Что ей оставалось, кроме как кивнуть? Один шаг, затем еще один, но куда я иду?
У ворот Ямы Дазнака возвышались два бронзовых воина, застывших в смертельном поединке. Один был вооружен мечом, второй — топором; скульптор изобразил их убивающими друг друга, лезвия и тела образовывали арку.
Смертельное искусство, подумала Дени.
Она много раз видела бойцовые ямы со своей террасы. Самые маленькие усеивали лицо Миэрина, как оспины, большие же были незаживающими ранами, красными и кровоточащими. Но ни одна не могла сравниться с этой. Бельвас-Силач и сир Барристан встали по обе стороны от Дени и ее лорда-супруга, когда те проходили под бронзовыми статуями к краю огромной кирпичной чаши, опоясанной уходящими вниз рядами разноцветных скамеек.
Хиздар зо Лорак провел ее ниже, через черный, фиолетовый, синий, зеленый, белый, желтый и оранжевый ряды к красному, туда, где алый кирпич принял цвет песка под ним. Вокруг них уличные торговцы продавали колбаски из собачатины, жареный лук и нерожденных щенков на палочках, но Дени не нужно было ничего из этого — Хиздар снабдил их ложу бутылками охлажденного вина и воды, инжиром, финиками, дынями и гранатами, орехами пекан, перцем и большой чашей медовой саранчи. Бельвас-Силач проревел: "Саранча!", схватил чашу и принялся поедать лакомство горстями.
— Саранча очень вкусная, — посоветовал Хиздар. — Ты должна сама попробовать, любовь моя. Ее сначала обваляли в специях, а потом уже в меду, поэтому она и сладкая, и острая.
— Тогда понятно, почему Бельвас начал потеть, — ответила Дени. — Думаю, я обойдусь фигами и финиками.
С другой стороны ямы в струящихся одеяниях разных цветов сидели Грации, окружив строгую фигуру Галаззы Галаре. Она единственная среди них была в зеленом. Великие Господа Миэрина занимали красные и оранжевые скамьи. Женщины надели вуали, а мужчины покрыли свои волосы лаком и начесали их в виде рогов, рук и шипов. Родня Хиздара из древнего рода Лораков, похоже, предпочитала токары цвета индиго, лиловые и пурпурные, а Пали носили полосатые бело-розовые одеяния. Юнкайские посланники в желтых токарах сидели в ложе подле королевской, каждый со своими рабами и слугами. Миэринцы менее знатного происхождения заполняли верхние ярусы, дальше от арены сражений. Черные и фиолетовые скамьи, самые высокие и дальние, были забиты вольноотпущенниками и другими простолюдинами. Дейенерис видела, что наемников тоже усадили наверху, причем капитаны сидели рядом с простыми солдатами. Она заметила обветренное лицо Бурого Бена, длинные огненно-рыжие косы и усы Кровавой Бороды.

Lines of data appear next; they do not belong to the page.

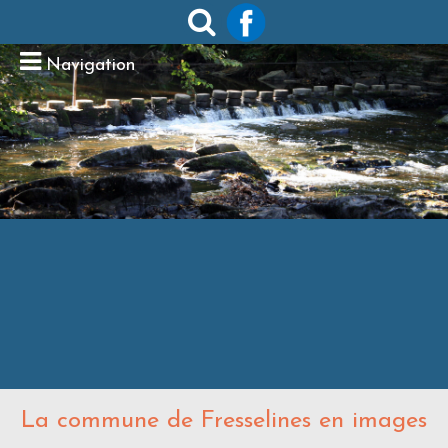
Navigation
La commune de Fresselines en images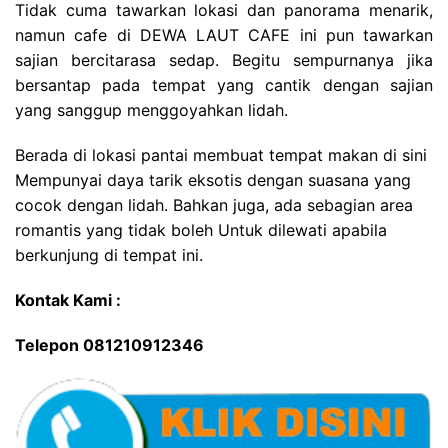
Tidak cuma tawarkan lokasi dan panorama menarik,
namun cafe di DEWA LAUT CAFE ini pun tawarkan
sajian bercitarasa sedap. Begitu sempurnanya jika
bersantap pada tempat yang cantik dengan sajian
yang sanggup menggoyahkan lidah.
Berada di lokasi pantai membuat tempat makan di sini
Mempunyai daya tarik eksotis dengan suasana yang
cocok dengan lidah. Bahkan juga, ada sebagian area
romantis yang tidak boleh Untuk dilewati apabila
berkunjung di tempat ini.
Kontak Kami :
Telepon 081210912346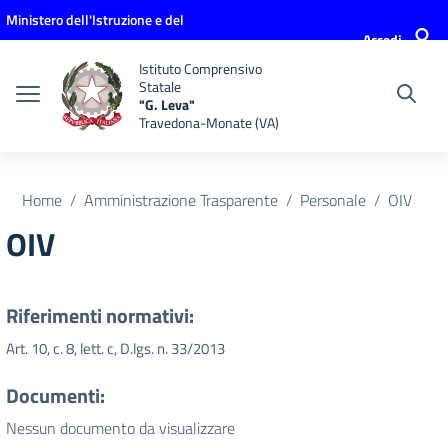
Vai ai contenuti
Vai al menu di navigazione
Vai al footer
Ministero dell'Istruzione e del
Accedi
Merito
Istituto Comprensivo
Statale
"G. Leva"
Travedona-Monate (VA)
Home
Amministrazione Trasparente
Personale
OIV
OIV
Riferimenti normativi:
Art. 10, c. 8, lett. c, D.lgs. n. 33/2013
Documenti:
Nessun documento da visualizzare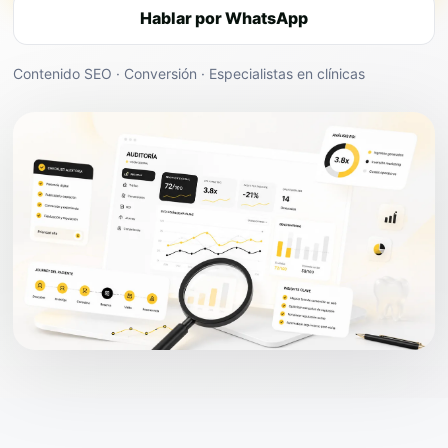
Hablar por WhatsApp
Contenido SEO · Conversión · Especialistas en clínicas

Ее лорд-супруг встал и поднял руки:
— Великие Господа! Сегодня сюда прибыла моя королева, чтобы показать, как она любит вас, ее народ. Ее милостью и с ее позволения я дарю вам ваше смертельное искусство. Миэрин! Пусть королева Дейенерис услышит твою любовь!
Десять тысяч глоток проревели слова благодарности, потом двадцать тысяч, потом все. Они не выкрикивали ее имя, которое лишь немногие могли произнести. "Матерь!" — вместо этого кричали они; на старом мертвом диалекте Гиса — "Миса!". Они топали ногами, хлопали себя по животам и вопили: "Миса, Миса, Миса", пока вся яма, казалось, не начала дрожать. Дени позволила звуку окутать себя. Я не ваша матерь, могла бы закричать она в ответ, я мать вашим рабам, каждому мальчику, который когда-либо умер на этом песке, пока вы объедались медовой саранчой. Резнак наклонился к ней сзади и прошептал на ухо:
— Великолепная, слышите, как они любят вас!
Нет, подумала она, они любят свое смертельное искусство. Когда приветствия начали стихать, она позволила себе сесть. Хотя их ложа и находилась в тени, в голове у нее стучало.
— Чхику, — позвала она, — воды, пожалуйста. В горле пересохло.
— Сегодня честь первого убийства будет принадлежать Краззу, — сказал ей Хиздар. — Этому бойцу нет равных.
— Бельвас-Силач был лучше, — возразил Бельвас-Силач.
Кразз был миэринцем низкого происхождения — высокий мужчина с щеткой жестких красно-черных волос, собранных на макушке. Его соперником стал чернокожий копейщик с Летних Островов, чьи быстрые атаки на некоторое время удерживали Кразза на расстоянии, но потом тот поднырнул под копье со своим коротким мечом — и дальнейший бой превратился в резню. Покончив с соперником, Кразз вырезал сердце чернокожего, поднял его, красное и истекающее кровью, над головой, и откусил кусок.